With uncertainty around the Reserve Bank of Australia (RBA) rate path, we continue to look for opportunities to add floating rate notes to the retail product offering. This month two opportunities presented, with the likes of an IAG 2032 call Tier 2 floating rate note and also the Liberty 2030 senior unsecured floating rate note. Of which we added the latter to the portfolio. With the 3-month Bank Bill Swap Rate (BBSW) increasing with views of a higher cash rate, this will flow through to higher coupons on floating rate notes, providing an improved cash flow.

Here we provide an update on the Sample Retail Portfolio for the month of April.
Retail Sample Portfolio
The Sample Retail Portfolio is a balanced portfolio, designed to offer an appropriate level of risk with return. Overall, it remains more skewed towards preserving capital rather than chasing yield.
The portfolio is expected to yield around 5.92%* to maturity for the month, with 15 bonds and has approximately AUD207k invested.

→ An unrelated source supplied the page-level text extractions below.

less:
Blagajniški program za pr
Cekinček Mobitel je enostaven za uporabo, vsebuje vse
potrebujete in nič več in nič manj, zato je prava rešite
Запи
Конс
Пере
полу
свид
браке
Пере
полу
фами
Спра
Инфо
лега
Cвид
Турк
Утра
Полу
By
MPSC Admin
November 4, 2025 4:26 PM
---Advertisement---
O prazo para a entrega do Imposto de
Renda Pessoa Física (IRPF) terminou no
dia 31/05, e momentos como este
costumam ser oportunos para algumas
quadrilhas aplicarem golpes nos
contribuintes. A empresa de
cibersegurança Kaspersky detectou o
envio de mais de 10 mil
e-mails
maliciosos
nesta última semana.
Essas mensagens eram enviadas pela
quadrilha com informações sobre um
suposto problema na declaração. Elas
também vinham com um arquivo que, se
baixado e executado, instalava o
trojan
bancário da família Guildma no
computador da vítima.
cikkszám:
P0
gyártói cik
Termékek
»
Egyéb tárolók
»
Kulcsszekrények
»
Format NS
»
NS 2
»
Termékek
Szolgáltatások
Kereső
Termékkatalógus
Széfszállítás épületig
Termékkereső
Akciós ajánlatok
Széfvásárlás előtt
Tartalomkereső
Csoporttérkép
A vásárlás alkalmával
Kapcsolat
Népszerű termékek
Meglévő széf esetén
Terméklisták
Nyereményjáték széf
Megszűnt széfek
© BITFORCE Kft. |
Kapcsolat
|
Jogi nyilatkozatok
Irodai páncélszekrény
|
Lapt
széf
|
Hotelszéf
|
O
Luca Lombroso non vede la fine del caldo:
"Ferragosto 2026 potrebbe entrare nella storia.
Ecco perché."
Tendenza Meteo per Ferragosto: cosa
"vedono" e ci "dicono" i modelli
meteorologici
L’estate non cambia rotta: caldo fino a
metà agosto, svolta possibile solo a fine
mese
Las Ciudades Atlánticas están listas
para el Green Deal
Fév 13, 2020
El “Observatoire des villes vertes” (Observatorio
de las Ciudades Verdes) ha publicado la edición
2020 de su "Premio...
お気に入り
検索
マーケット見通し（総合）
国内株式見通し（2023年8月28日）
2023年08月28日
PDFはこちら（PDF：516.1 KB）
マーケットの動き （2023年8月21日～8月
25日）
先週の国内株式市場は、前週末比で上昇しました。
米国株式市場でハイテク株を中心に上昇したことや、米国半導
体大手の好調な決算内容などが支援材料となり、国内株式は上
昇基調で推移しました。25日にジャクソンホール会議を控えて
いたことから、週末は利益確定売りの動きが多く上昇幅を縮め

With the current backdrop, we’re favouring good diversification across the portfolio to ensure we’re positioned no matter the market conditions. With the potential for further yield moves higher and additional rate hikes beyond what is already priced in, we’ve been looking to add floating rate opportunities. The new Liberty Financial, which has a larger margin compared to some existing investment grade floating rate notes in the retail space, pays a coupon of 2.05% over the 3month BBSW. Its current coupon is set at 5.854%, providing a higher income stream.
To make room for the addition of this bond, we exited the Transurban 2031 fixed rate bond, which paid a 3.25% coupon. Allowing us to reweight the portfolio to a floating rate exposure, which reduced the duration and improved the running yield.
The Sample Retail Portfolio, along with the full list of retail available bonds, can be found on the FIIG Website here. Factsheets are also available via MyFIIG.
*Please note the indicative yield shown is the expected yield to the assumed maturity/call dates of
the bonds included in the portfolio, based on swaps rates at the time of writing.